• _SET OF TASKS_:
A. In the Cortona food post, how many nights had the writer spent alone in a narrow convent bed?
B. Write out the Cortona food post from "Having just received" up to and including "offer. Porco miseria!".
C. Carry the Cortona food post on from its last line with the next part.
━━ PAGE
Food Porn

Having just received the following e-mail message, I read it aloud for everyone in the computer lab to enjoy:

‘Hi Lianne, I am going to get a penis at 11:30. Want to come along?’

‘Of course,’ I immediately reply. ‘How much does that sort of thing cost in Cortona?’ It is high time that I splashed out for quality penis, having spent the past 27 nights alone, tucked into a narrow convent bed. ‘God damned auto correct!’ my friend replies. She had initially typed pedi, being in dire need of a pedicure after stomping around Italy for the better part of May. ‘In that case, I will pass,’ I confirm, finding the foot scrub invitation less tempting than the initial offer. Porco miseria!

Woman cutting pork that is not miserable at the Cortona market.

Grande Porchetta at the mercato di Cortona.
━━━━
━━ PROVIDED MATERIAL
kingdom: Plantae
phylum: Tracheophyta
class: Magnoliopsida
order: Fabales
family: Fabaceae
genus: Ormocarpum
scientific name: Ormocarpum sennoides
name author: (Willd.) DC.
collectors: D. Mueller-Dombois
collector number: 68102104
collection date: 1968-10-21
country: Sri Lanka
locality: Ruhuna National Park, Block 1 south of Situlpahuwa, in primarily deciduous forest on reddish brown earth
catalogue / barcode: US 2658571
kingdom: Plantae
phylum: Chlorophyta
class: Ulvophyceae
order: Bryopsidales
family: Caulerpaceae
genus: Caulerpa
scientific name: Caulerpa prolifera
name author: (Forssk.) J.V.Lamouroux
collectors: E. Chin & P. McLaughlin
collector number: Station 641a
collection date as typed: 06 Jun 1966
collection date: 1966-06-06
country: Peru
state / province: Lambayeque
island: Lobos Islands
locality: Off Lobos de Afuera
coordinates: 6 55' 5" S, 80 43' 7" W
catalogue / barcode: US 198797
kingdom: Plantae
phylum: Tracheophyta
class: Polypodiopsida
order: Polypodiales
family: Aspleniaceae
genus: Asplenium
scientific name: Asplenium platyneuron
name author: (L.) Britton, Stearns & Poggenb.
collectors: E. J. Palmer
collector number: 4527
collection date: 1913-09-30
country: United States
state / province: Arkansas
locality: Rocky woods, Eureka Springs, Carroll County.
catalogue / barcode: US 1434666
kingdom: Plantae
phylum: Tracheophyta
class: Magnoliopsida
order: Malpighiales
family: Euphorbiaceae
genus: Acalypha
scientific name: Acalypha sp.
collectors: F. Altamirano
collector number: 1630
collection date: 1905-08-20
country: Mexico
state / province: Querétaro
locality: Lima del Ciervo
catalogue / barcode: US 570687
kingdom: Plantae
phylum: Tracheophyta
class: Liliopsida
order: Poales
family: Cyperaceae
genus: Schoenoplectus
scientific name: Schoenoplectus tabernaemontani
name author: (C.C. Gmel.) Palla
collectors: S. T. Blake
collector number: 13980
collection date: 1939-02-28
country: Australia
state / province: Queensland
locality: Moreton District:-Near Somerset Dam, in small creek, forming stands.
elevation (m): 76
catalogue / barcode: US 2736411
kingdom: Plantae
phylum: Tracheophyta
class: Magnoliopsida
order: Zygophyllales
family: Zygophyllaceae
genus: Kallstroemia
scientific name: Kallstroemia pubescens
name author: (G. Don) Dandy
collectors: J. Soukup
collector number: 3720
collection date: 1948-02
━━━━
• _ANSWERS IN ORDER_:
A. 27 nights.

B.
Having just received the following e-mail message, I read it aloud for everyone in the computer lab to enjoy:

‘Hi Lianne, I am going to get a penis at 11:30. Want to come along?’

‘Of course,’ I immediately reply. ‘How much does that sort of thing cost in Cortona?’ It is high time that I splashed out for quality penis, having spent the past 27 nights alone, tucked into a narrow convent bed. ‘God damned auto correct!’ my friend replies. She had initially typed pedi, being in dire need of a pedicure after stomping around Italy for the better part of May. ‘In that case, I will pass,’ I confirm, finding the foot scrub invitation less tempting than the initial offer. Porco miseria!

C.
I realize, carissima readers, that you can only be disappointed with my story, thinking ‘so much for the porn, or rather lack thereof. I may as well stop reading now.’ Wait!’ I plead, ‘don’t go, for I have a few other things to offer, and I consider them somewhat pornographic, aesthetically if not literally.’ Given my recent lack of pedicure treatments, I have redirected my excess energy stores toward such activities as cooking. Naturally since living in Tuscany, I have become quite passionate about fava beans, vin santo, eerily green olive oil (best in December but I am not that picky), and cinghiale—that’s wild boar to you non-FFG facebook fans. It is easy to eat clean, healthy food with a certain degree of moderation here. All of the produce for sale in the randomly opened and then suddenly closed shops is organic, glowing, and delicious. Warning: non toccare! Don’t even fucking think about touching it yourself, much less prodding it for freshness. Please leave that to the experts. In any case, I have found that the best way to prepare food here is to avoid messing too much with its pre-existing perfection. Add a little salt, a little garlic, and mangia bene.

Me at the Saturday morning Cortona market.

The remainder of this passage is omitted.